Byline: Soren Larson

NEW YORK — Liz Claiborne Cosmetics thinks it has a new way to drive customers into department stores.
With the September introduction of two new fragrances, Curve for Men and Curve for Women, the company is taking the concept of a launch promotion to a new level: In a sweepstakes, 20 new Chrysler Sebring JXi convertibles will be given away to customers who visit Claiborne counters. “Considering the department store environment, which is pretty crowded, the question was: How do we make an impact?” said Neil Katz, president of Liz Claiborne Cosmetics. Katz acknowledged that the market will be particularly packed this fall, as new fragrance brands are expected from, among others, Elizabeth Arden, Giorgio Beverly Hills, Donna Karan and Christian Dior (see related story, page 7 ).
“Everybody has a new introduction, and we wanted to step out a bit,” Katz said.
He added that the department store fragrance business has been in the doldrums, causing retailers and vendors to search for new ways to generate store traffic. “We’re out to bring in customers who haven’t shopped at or who have stopped shopping at department stores,” he asserted.
The introduction also comes at a critical time for Claiborne. Reports have been circulating that Katz and a team of investors are negotiating with the parent company, Liz Claiborne Inc., to buy its fragrance licenses and start a new fragrance firm.
Katz declined to comment on that, but was more talkative on the subject of the new brand, describing Curve as Claiborne’s bid for “younger, hipper” fragrance buyers. The concept of having similar brands for men and women, the advertising imagery and the convertible giveaway are all tailored to meet what the company perceived as the interests of youthful consumers.
“We think this will grab the interest of generation x,” said Katz, describing that demographic as between the ages of 18 and 32. The idea behind Curve, he said, is the uncertainty of the future and not being able to see around the bend: “It’s about exploring uncharted territory in an optimistic way. This is what today’s young people are facing.”
The company’s first fragrance launch, a women’s scent called Liz Claiborne, was brought out in 1986 and targeted to a youthful audience. The brand’s quirky, triangular packaging was appealing to 17- and 18-year-olds, Katz claimed, and the brand still puts up solid numbers.
Still, he noted, “You can’t expect to be as hip after 10 years — it’s time for something in tune with the mid-Nineties.”
Claiborne and its antecedents, Realities and Vivid, annually rack up wholesale volumes of $25 million apiece, according to industry estimates. Liz Claiborne for Men adds a few more million dollars to the mix.
While Katz declined to give a sales projection, the new Curve products — which will be introduced simultaneously in 2,000 doors — are expected to help push Liz Claiborne Cosmetics well over the $100 million mark this year, according to sources. This would mean a volume of at least $20 million for Curve.
“We want Curve to be in the top five everywhere it goes,” Katz said. The expectation is that the women’s version will outsell the men’s by about two to one, he said.
To support the new brand, $5 million has been budgeted for advertising in the product’s first four months — including Claiborne’s first TV spots.

Objectives:
(a) In the article about the Curve fragrance launch, how many cars will be given away in the sweepstakes?
(b) Carry on the article about the Curve fragrance launch from the point where it stops.

Data lines:
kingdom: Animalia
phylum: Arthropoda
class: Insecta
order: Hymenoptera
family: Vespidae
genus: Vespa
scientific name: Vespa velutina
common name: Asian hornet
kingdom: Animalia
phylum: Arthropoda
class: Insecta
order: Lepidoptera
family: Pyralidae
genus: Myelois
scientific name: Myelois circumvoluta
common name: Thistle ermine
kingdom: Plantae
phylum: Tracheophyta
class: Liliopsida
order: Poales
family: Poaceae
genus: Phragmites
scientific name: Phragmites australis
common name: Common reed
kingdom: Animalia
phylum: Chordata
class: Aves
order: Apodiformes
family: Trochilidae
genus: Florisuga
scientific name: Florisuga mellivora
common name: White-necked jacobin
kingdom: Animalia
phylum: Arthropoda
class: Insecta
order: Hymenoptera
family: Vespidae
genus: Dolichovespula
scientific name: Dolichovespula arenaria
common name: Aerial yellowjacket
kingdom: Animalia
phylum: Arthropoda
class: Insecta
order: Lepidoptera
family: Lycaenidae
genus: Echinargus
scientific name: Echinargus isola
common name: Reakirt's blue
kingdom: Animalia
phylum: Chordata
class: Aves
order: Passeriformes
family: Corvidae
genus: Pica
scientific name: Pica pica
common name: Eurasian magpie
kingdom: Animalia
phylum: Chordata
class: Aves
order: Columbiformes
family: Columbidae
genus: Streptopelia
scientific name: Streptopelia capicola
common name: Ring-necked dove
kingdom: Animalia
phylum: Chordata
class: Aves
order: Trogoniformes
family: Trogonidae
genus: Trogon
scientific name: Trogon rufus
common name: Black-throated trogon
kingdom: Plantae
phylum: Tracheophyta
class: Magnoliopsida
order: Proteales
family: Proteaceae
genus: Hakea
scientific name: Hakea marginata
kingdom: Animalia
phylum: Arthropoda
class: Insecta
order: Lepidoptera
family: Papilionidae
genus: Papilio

Results of the tasks:
(a) Twenty Chrysler Sebring JXi convertibles.

(b)
The commercial, which features young men and women driving about in a convertible, will start airing in September and run through Christmas.
“We’ll be using cable TV and co-op spots to reach the audience we want to reach,” said Katz, listing MTV, VH1, E! Entertainment Television and “late-night programming — wherever the kids can be found.”
The print campaign, which will be made up of stills from the TV spots, will first appear in September magazines and will run at least through the rest of the year.
The ads will be in the full gamut of fashion magazines, Katz said, along with a range of publications that cater to other interests, among them George, Entertainment Weekly, US, GQ, Road & Track, Car & Driver, Rolling Stone, Premiere and Spin.
As part of the campaign, over 20 million scented strips — which feature both fragrances — will be distributed, Katz noted.
And then there’s the car. Katz said he has worked out a deal with Chrysler, which introduced the Sebring JXi model this month, to feature the convertible in the Curve advertising.
In return, 20 cars were donated for the sweepstakes. In each month from September to December, five of the $25,000 convertibles will be given away.
“Since the image of the road is such a big part of both the name of the product and the advertising, this was a natural fit,” said Katz.
Prospective participants need only visit a Claiborne store counter to pick up an entry form, which they then mail in. No purchase is necessary.
In addition, Curve will be launched with two gift-with-purchase promotions: a solid perfume on a necklace for women, and a road atlas for men.
Both varieties of Curve will include an extensive line of ancillary items. The women’s product range will include two sizes of eau de toilette: a 1.7-oz. spray for $35 and a 3.4-oz. version for $45. Rounding out the collection will be a body lotion, bath and shower gel, body powder, bath salts, soap and massage oil spray.
One size of perfume will be sold: a 0.33-oz. purse spray, shaped like the Curve logo, for $45.
The men’s line will include two sizes of cologne: a 2.5-oz. spray for $25 and a 4.2-oz. version for $45. The 4.2-oz. size can be converted to a pour.
The company will also stock an aftershave splash, aftershave moisturizer, shaving gel, hair and body wash, soap, deodorant and — as in the women’s line — a massage oil spray, which is described as having youth appeal.
The packaging for the ancillary products is similar in both lines, with reusable tin containers and little exterior packaging.
“You have to be eco-conscious with this crowd,” said Art Spiro, vice president of marketing at Claiborne Cosmetics.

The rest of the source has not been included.